Why do they deny hearing what the witnesses have said?

The much-anticipated public hearing on the impeachment inquiry being conducted by the House Intelligence Committee produced a serious exercise in frustration and futility.

At least for me it did.

The Intel Committee took into the public domain what it had heard in private about whether Donald Trump sought a “favor” from Ukrainian government officials who could dig up some dirt on Joe Biden and his son, Hunter. The term of art has become “quid pro quo,” the Latin phrase that translates to “something for something,” or “this for that.”

It is the basis for the pending impeachment of the president of the United States.

White House chief of staff Mick Mulvaney acknowledged in the press briefing room that there was a quid pro quo, and then he told us to “get over it.”

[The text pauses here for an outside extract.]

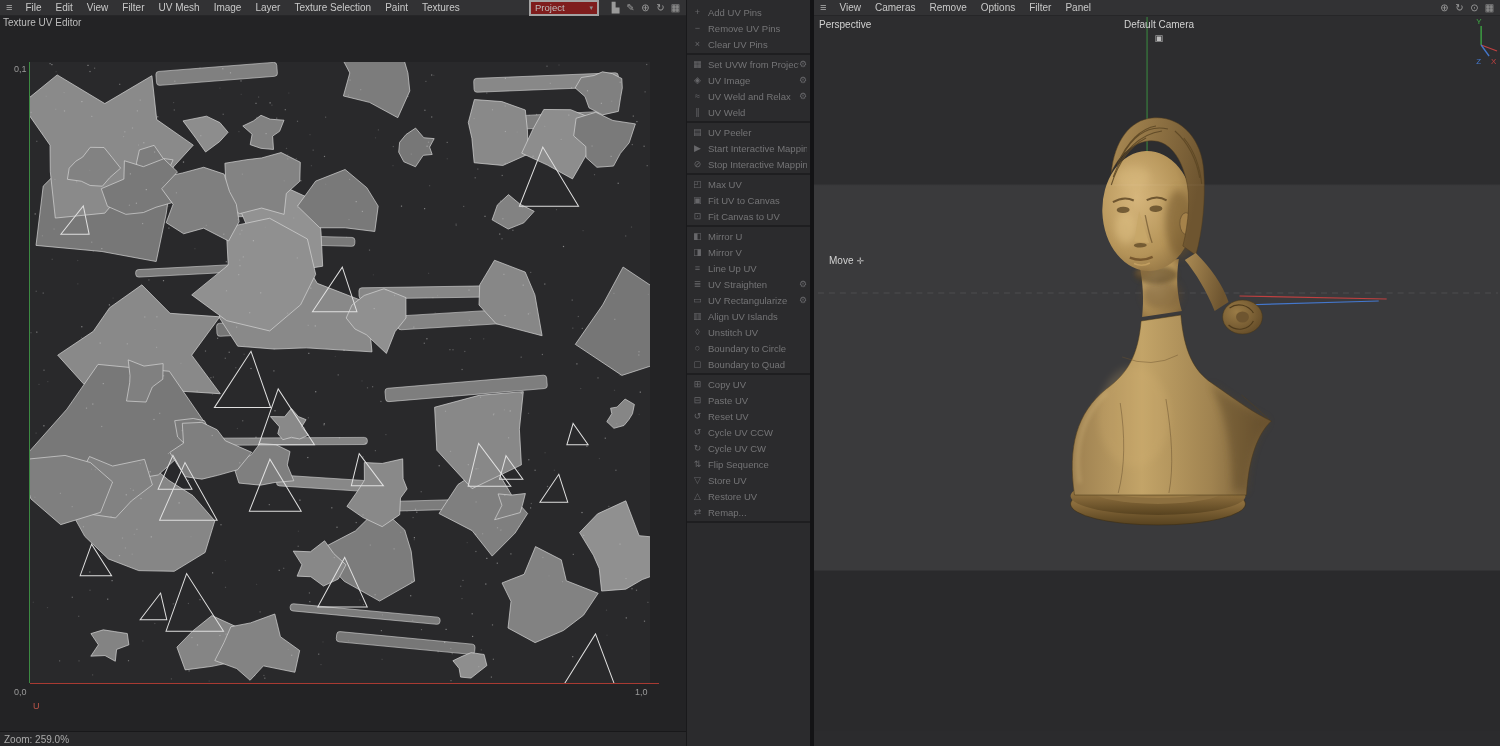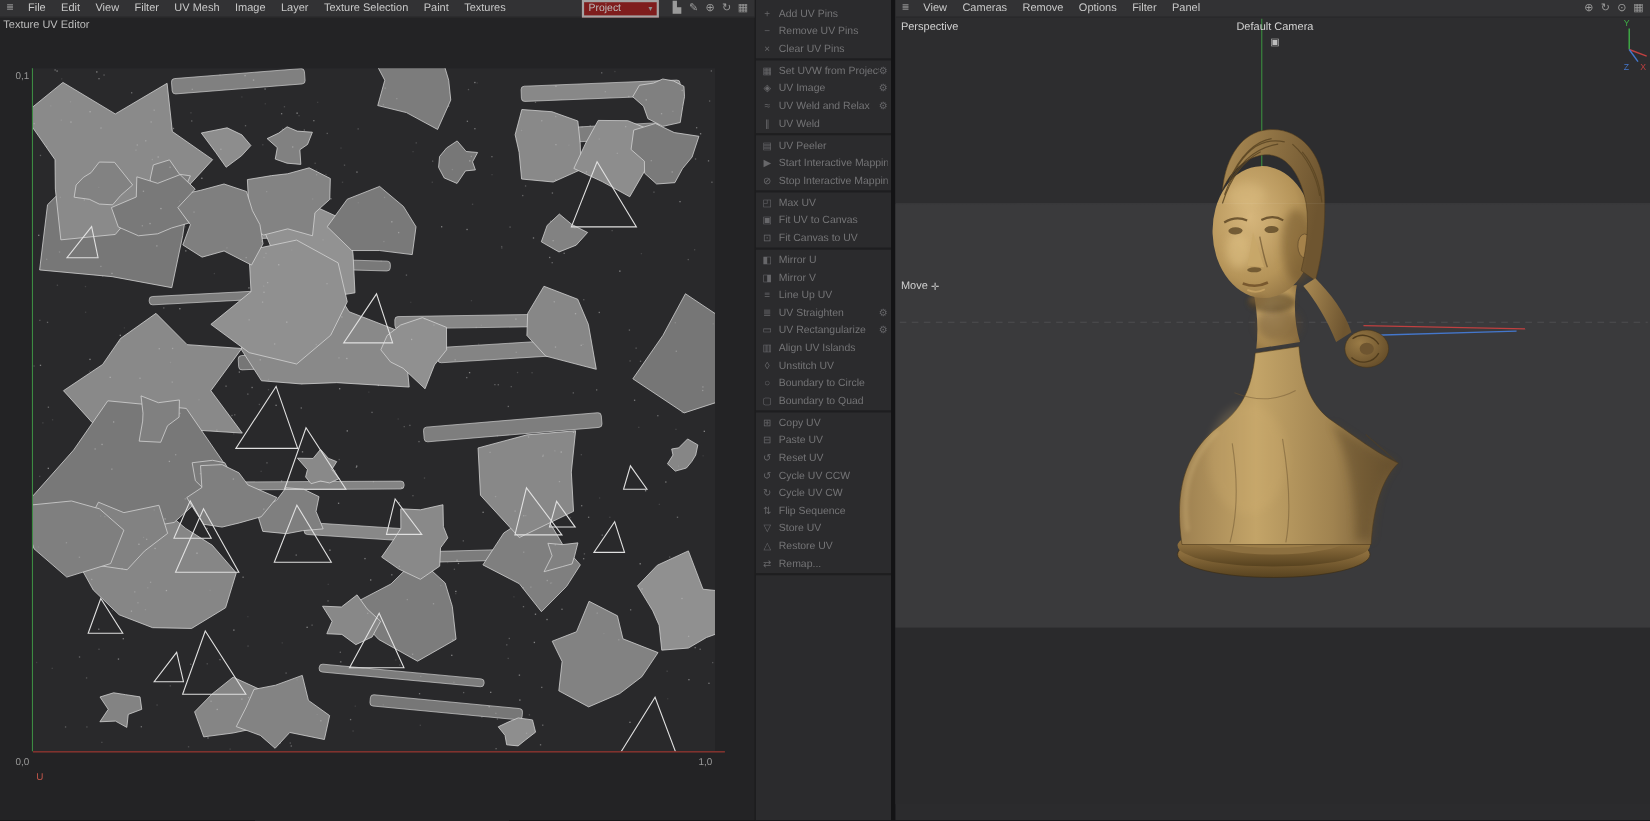"Move" .lbl-move { left: 5px -> 15px }
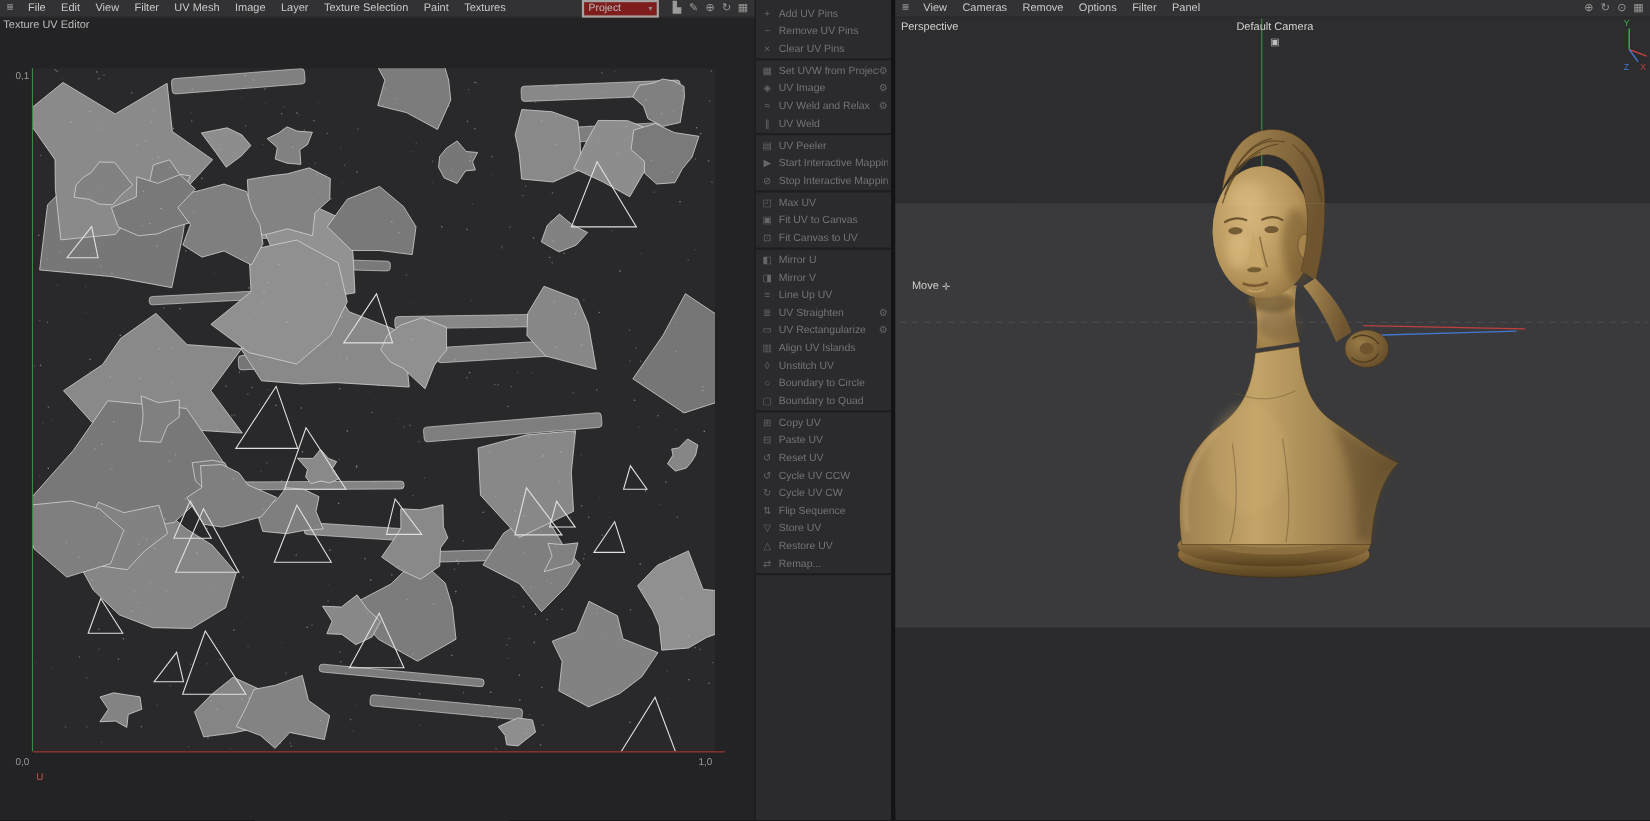"Zoom: 259.0%" div.statusbar { html: none -> <div> <span>Zoom: 259.0%</span> </div> }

Then came the testimony before the House panel from Gordon Sondland, the U.S. ambassador to the European Union, who said that “yes,” the president sought a quid pro quo. He heard him seek it in real time and told the committee what he heard from the president. He said everyone was “in the loop” regarding the quid pro quo.

The memo of Trump’s phone call with the Ukrainian president even mentions the “favor, though.”

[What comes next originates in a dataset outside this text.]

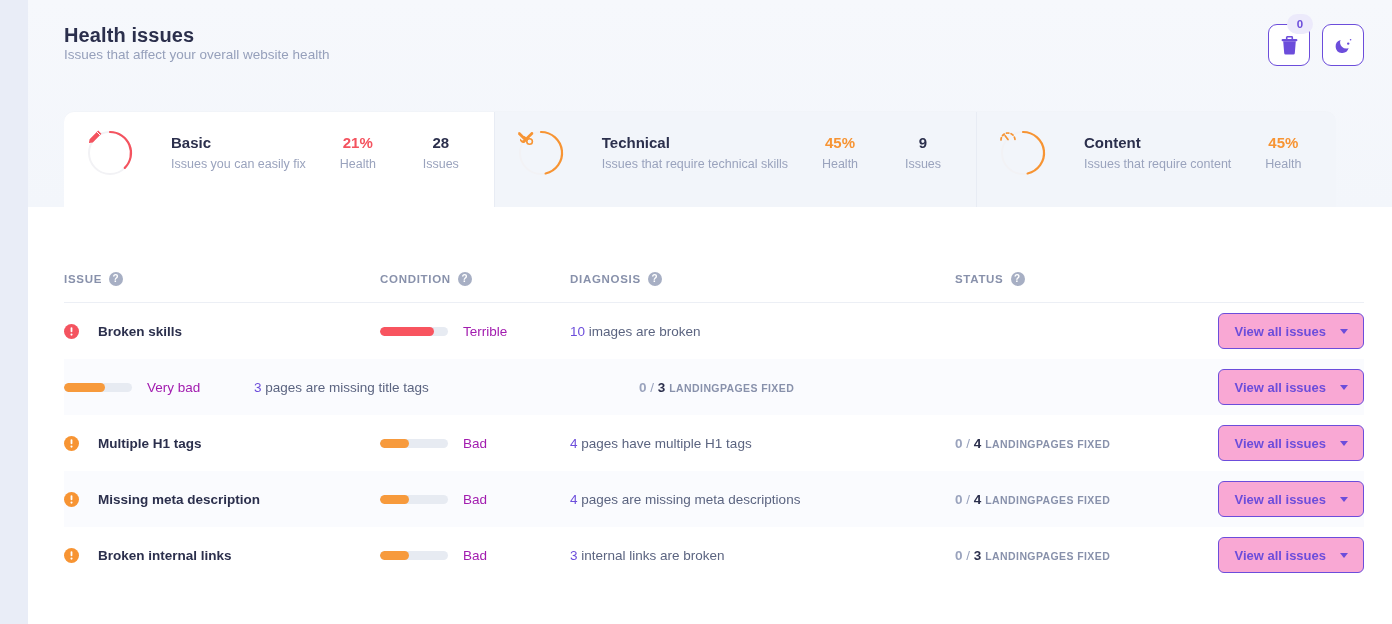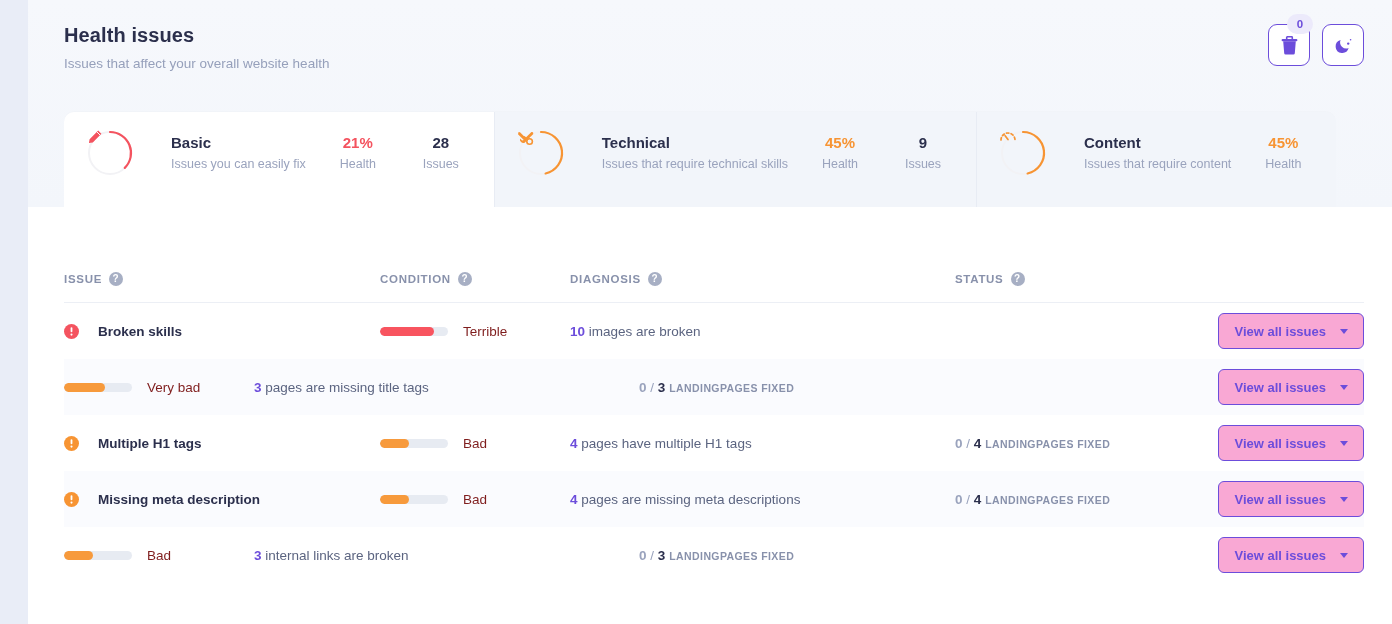"Issues that affect your overall" .subtitle { margin-top: 9px -> none }
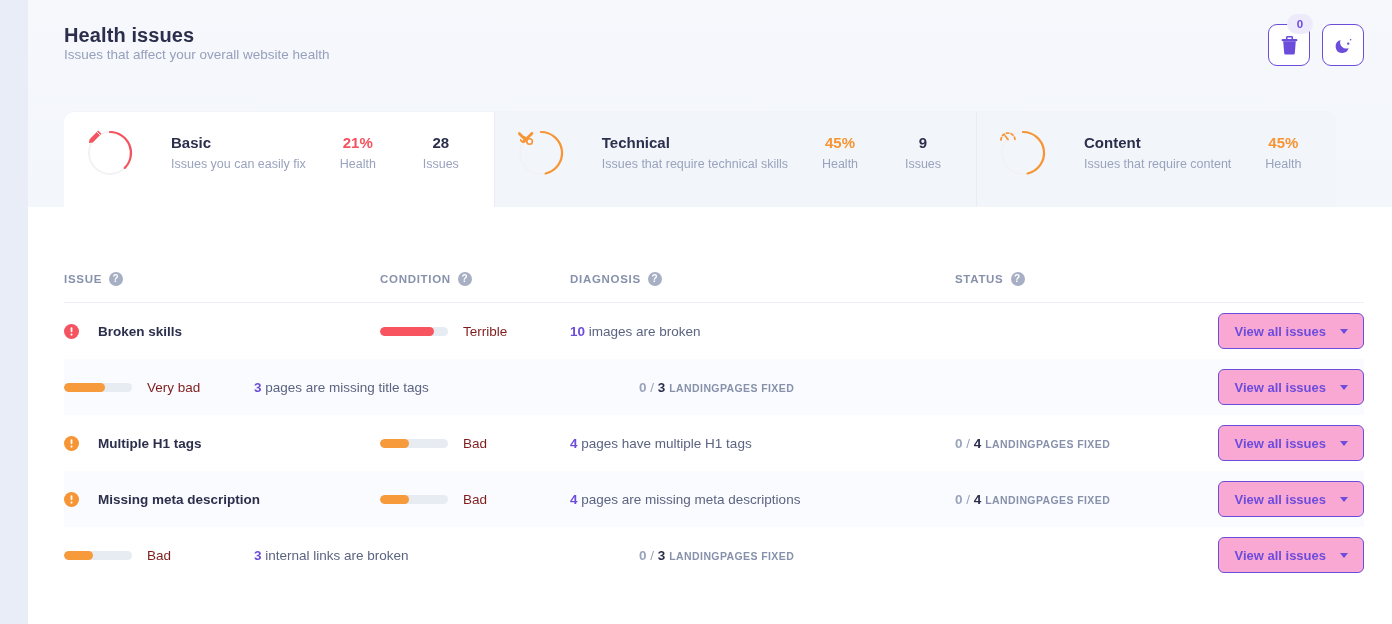"Terrible" .cond-label { color: #7f1d1d -> #a21caf }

Why, then, do Republicans on the House committee and others on Capitol Hill keep saying there was “no quid pro quo”? What are they not hearing? Did they cover their ears when Sondland testified to that knowledge at the House hearings? Did they not hear Mick Mulvaney’s assertion of a favor and his scolding us to “Get over it”?

I know these are rhetorical questions. They won’t produce any answers. They simply serve to symbolize the futility and frustration that this impeachment inquiry has produced … so far.